**Records for processing:**
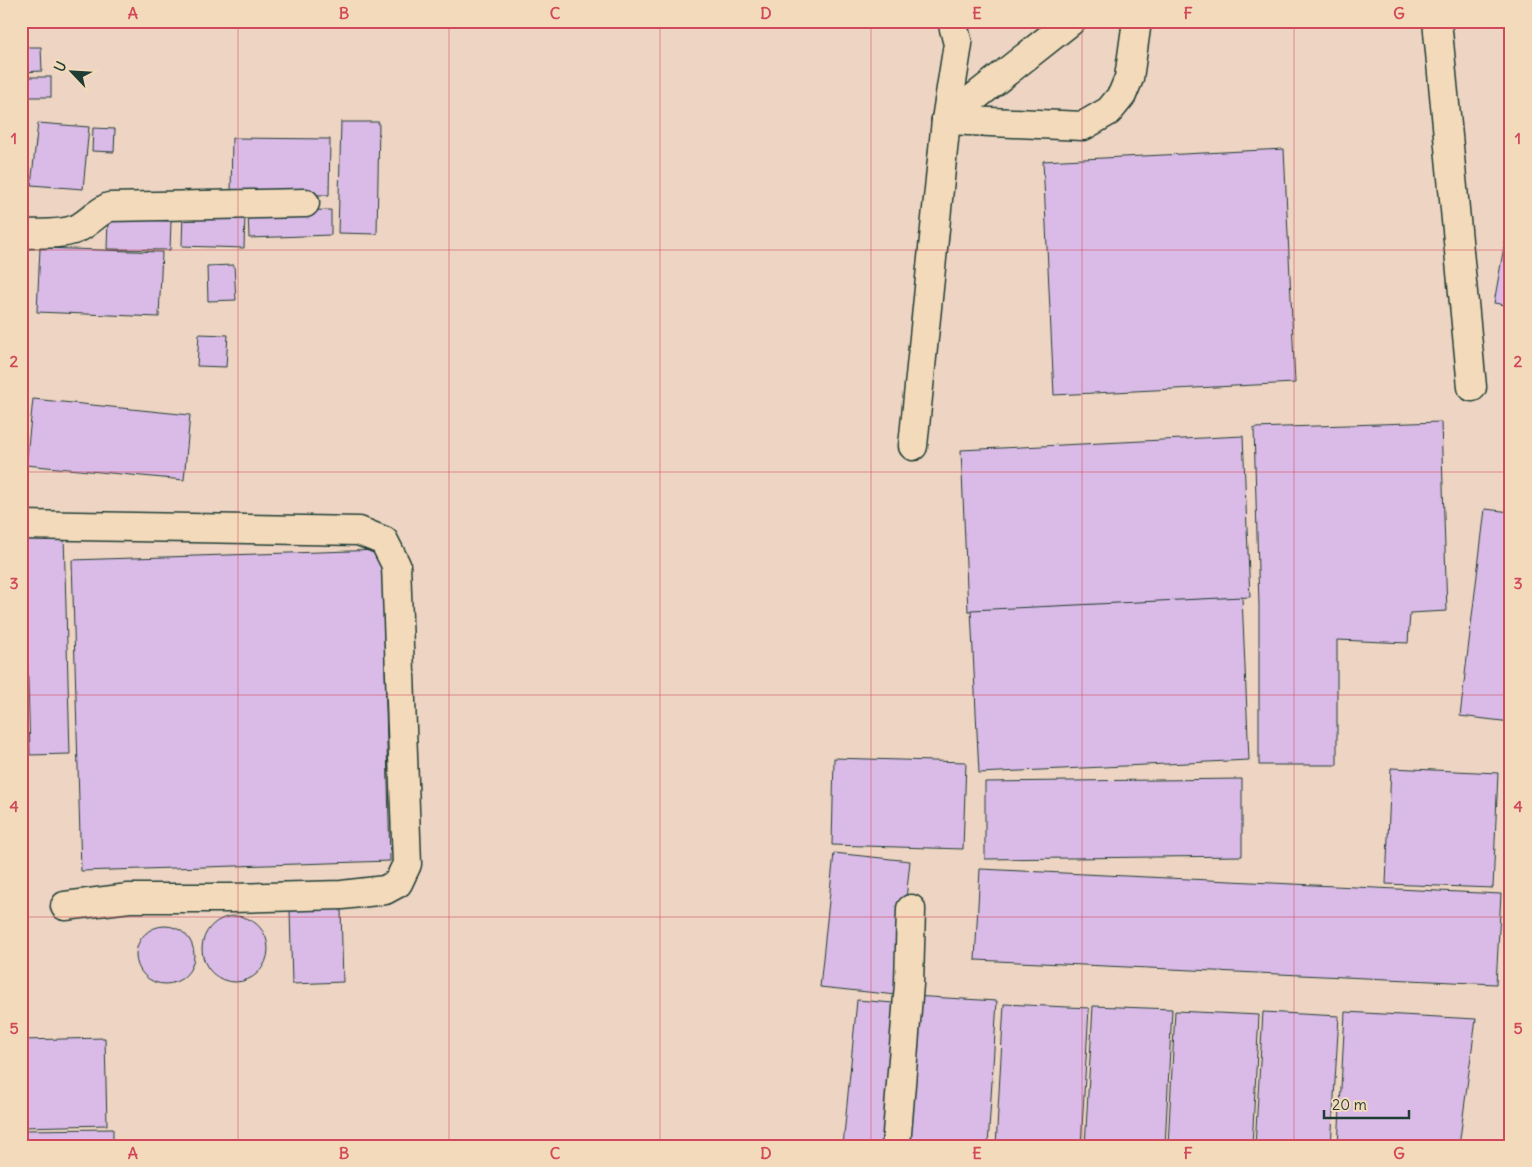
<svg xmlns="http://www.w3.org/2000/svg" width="1532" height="1167" viewBox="0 0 1532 1167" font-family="Delius,sans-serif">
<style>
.building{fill:#dabae6;stroke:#1f3d34}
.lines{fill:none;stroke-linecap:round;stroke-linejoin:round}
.minor-casing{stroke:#1f3d34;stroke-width:31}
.minor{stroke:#f3daba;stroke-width:28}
.grid{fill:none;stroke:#d1495b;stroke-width:1;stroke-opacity:0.55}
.neatline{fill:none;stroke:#d1495b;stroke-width:2}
.grid-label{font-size:16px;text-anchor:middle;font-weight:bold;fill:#d1495b}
</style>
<rect width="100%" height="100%" fill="#eed4c3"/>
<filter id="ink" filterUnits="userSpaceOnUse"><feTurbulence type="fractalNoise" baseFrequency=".02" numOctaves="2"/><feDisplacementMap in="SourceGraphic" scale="10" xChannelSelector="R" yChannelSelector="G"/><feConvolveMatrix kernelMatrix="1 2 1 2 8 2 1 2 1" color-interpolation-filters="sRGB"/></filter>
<g filter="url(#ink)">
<g class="building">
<polygon points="21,47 41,47 42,71 21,72"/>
<rect x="24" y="77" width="27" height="20"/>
<polygon points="341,122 379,122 377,234 338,233"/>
<polygon points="38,123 89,127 83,189 31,185"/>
<polygon points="93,128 115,129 114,152 92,151"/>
<polygon points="21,137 25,137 28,193 21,193"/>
<polygon points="232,138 330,139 329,195 231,194"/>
<polygon points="1284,149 1295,383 1054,395 1043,161"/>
<polygon points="1511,207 1511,306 1494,303"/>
<polygon points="331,210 331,235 249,238 248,212"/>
<polygon points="183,212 245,214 244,248 182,246"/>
<polygon points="108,219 171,221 170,250 107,249"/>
<polygon points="40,248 162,252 159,317 37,312"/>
<polygon points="234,265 236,300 208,301 207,266"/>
<polygon points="199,334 228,335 226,367 197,366"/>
<polygon points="33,399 190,415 184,480 26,465"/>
<polygon points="1441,422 1447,611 1410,613 1408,643 1337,640 1337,765 1259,765 1259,606 1254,428"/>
<polygon points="1243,436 1250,597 968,611 961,450"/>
<polygon points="1485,509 1511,512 1511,722 1460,716"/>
<polygon points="21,531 23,531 25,886 21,886"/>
<polygon points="64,534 70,754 30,755 24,535"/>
<polygon points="382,550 390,861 81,871 72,560"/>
<polygon points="1242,597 1249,760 979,773 971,610"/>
<polygon points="834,758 966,762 963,849 832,845"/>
<polygon points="1391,768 1498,773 1493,888 1386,884"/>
<polygon points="1242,779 1242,856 985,859 985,782"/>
<polygon points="834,853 910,861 896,995 820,987"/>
<polygon points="980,869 1501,894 1496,984 975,960"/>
<polygon points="21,895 26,895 28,943 21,943"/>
<polygon points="341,909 343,982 292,984 290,911"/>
<circle cx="235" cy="949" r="33"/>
<circle cx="165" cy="955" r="29"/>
<polygon points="913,996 997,1001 988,1146 904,1146"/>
<polygon points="857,1000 905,1004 892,1146 843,1146"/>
<polygon points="1004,1004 1089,1008 1081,1146 996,1146"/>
<polygon points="1093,1006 1172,1009 1165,1146 1085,1146"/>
<polygon points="1175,1011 1259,1015 1252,1146 1168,1146"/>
<polygon points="1263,1012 1339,1016 1331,1146 1255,1146"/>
<polygon points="1345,1012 1476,1019 1459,1146 1338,1146"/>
<polygon points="105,1038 107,1125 21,1127 21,1040"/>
<polygon points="113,1129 113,1146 21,1146 21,1130"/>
</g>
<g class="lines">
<g class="minor-casing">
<g id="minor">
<polyline points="1437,21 1472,387"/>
<polyline points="946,120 1083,126 1109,111 1122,95 1129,78 1137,21"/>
<polyline points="946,120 1071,21"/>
<path d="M21,234C38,233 65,236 80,227C90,221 98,212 109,207L305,203"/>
<polyline points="913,446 946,120 958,44 952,21"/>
<polyline points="21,525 359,531 384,541 396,565 407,864 398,883 385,890 342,895 230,898 129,898 65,906"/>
<polyline points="896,1146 909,984 911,909"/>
</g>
</g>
<use href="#minor" class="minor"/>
</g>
</g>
<path class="grid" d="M238,21V1146M449,21V1146M660,21V1146M871,21V1146M1082,21V1146M1294,21V1146M21,250H1511M21,472H1511M21,695H1511M21,917H1511"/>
<rect width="1532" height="1167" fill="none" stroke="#f3daba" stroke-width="55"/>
<g transform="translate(72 72) rotate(295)" stroke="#f3daba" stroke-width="4" paint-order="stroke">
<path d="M0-4L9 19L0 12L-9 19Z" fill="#1f3d34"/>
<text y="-8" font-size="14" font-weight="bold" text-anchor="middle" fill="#1f3d34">U</text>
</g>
<path d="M1324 1110v8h85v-8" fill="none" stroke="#1f3d34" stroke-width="2.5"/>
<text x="1332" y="1110" font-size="15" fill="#1f3d34" stroke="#f3daba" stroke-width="4" paint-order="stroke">20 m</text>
<rect x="28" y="28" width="1476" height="1112" class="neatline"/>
<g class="grid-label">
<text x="133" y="19">A</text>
<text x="344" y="19">B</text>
<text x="555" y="19">C</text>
<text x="766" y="19">D</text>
<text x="977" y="19">E</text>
<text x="1188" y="19">F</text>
<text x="1399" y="19">G</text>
<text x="14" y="144">1</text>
<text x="1518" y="144">1</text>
<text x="14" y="367">2</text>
<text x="1518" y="367">2</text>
<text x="14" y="589">3</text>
<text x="1518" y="589">3</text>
<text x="14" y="812">4</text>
<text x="1518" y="812">4</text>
<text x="14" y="1034">5</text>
<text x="1518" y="1034">5</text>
<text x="133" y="1159">A</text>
<text x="344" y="1159">B</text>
<text x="555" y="1159">C</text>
<text x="766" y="1159">D</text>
<text x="977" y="1159">E</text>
<text x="1188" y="1159">F</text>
<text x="1399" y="1159">G</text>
</g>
</svg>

**About this task:**
Check every line of the records above for the string "lines". Copy those that hold it.

**Reply:**
.lines{fill:none;stroke-linecap:round;stroke-linejoin:round}
<g class="lines">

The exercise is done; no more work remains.